Under ASC 321-10-35-2, a reporting entity can choose to discontinue the use of the measurement alternative and move to the fair value through current earnings model. While the initial election of the measurement alternative can be made on an investment-by-investment basis, the guidance stipulates that once the voluntary election is made, stopping use of the measurement alternative on one investment means that the measurement alternative can no longer be applied to any identical or similar investments from the same issuer. In addition, the measurement alternative cannot be applied to future purchases of the same or similar investments from the same issuer, even if the current position is liquidated between purchases. The election to stop applying the measurement alternative and apply fair value through current earnings is irrevocable.

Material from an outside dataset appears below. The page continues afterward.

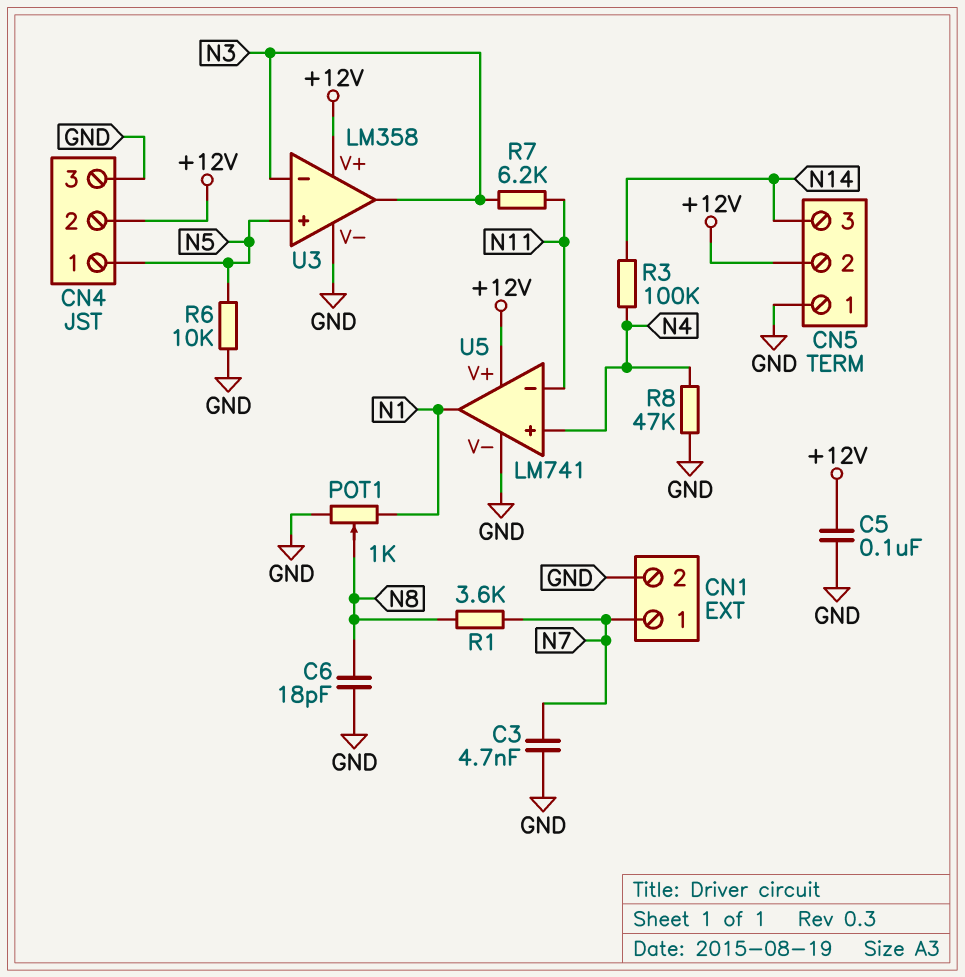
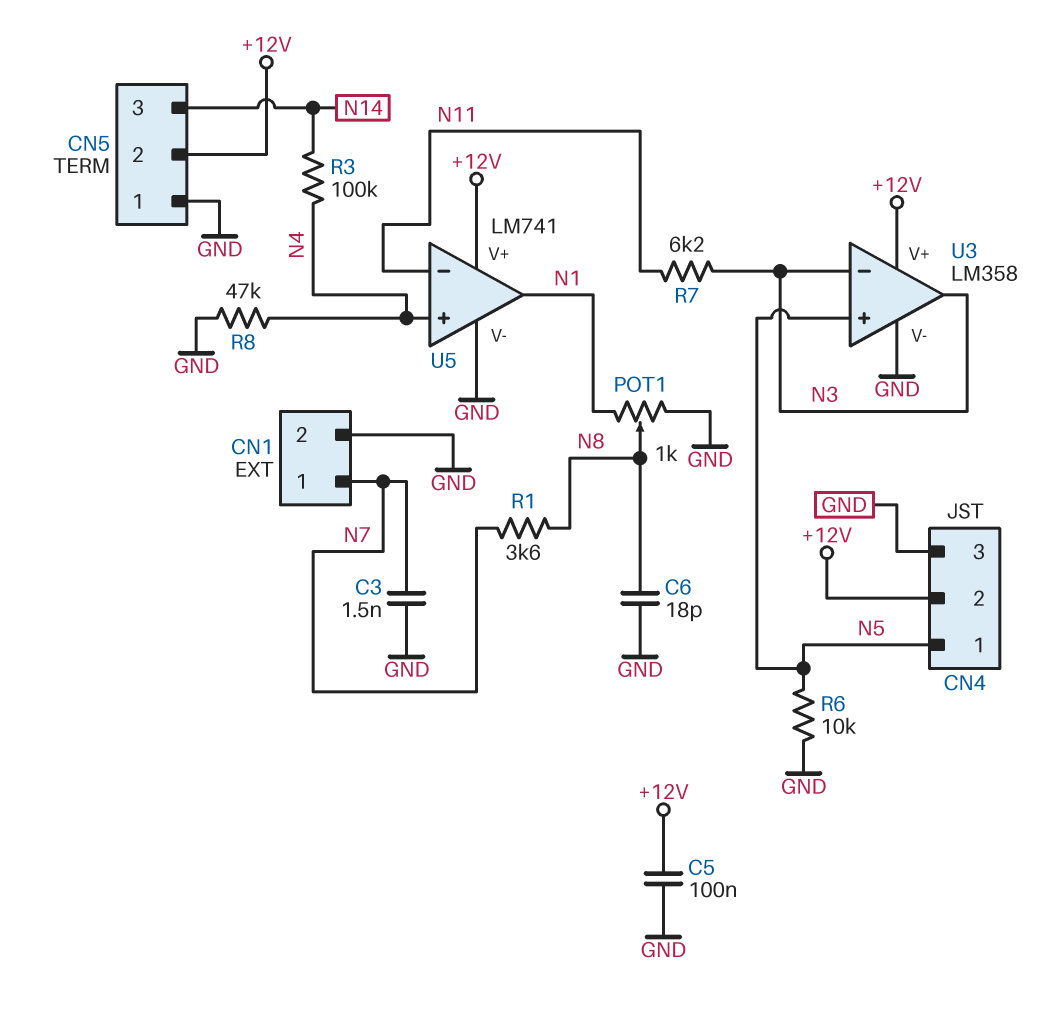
C3: 4.7nF (GND, N7) -> 1.5nF (GND, N7)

Use of the measurement alternative should be discontinued if changes in facts and circumstances result in the equity interest no longer being eligible for the measurement alternative. For example, if an equity interest issued by a private company becomes exchange traded as a result of the issuer undergoing an IPO, the equity interest would no longer qualify for the measurement alternative and the equity instrument should be measured at fair value prospectively in accordance with ASC 820 beginning on the date of the remeasurement event (i.e., the IPO).
When a reporting entity moves from the measurement alternative to the fair value through earnings model (either voluntarily or because the investment now has a readily determinable fair value), the entire difference between the investment’s fair value and carrying value is recorded through current earnings.

2.3.2.7 Sale of equity instruments

When an equity instrument is transferred to another entity, it should first be determined whether or not the transfer qualifies as a sale under ASC 860 (see PwC’s guide to Transfers and servicing of financial instruments for additional information on assessing whether a transfer should be recorded as a sale). If the transfer is a sale, it is generally recorded as a debit to cash (or trade date receivable) and a credit to equity instrument to remove the instrument at its fair value (or sales price). The sale of an equity security does not necessarily give rise to a gain or loss if all changes in the security’s fair value are reported in earnings as they occur.
A sale of an equity instrument may constitute an observable transaction or an indicator of impairment that could require remeasurement of equity investments that continue to be held.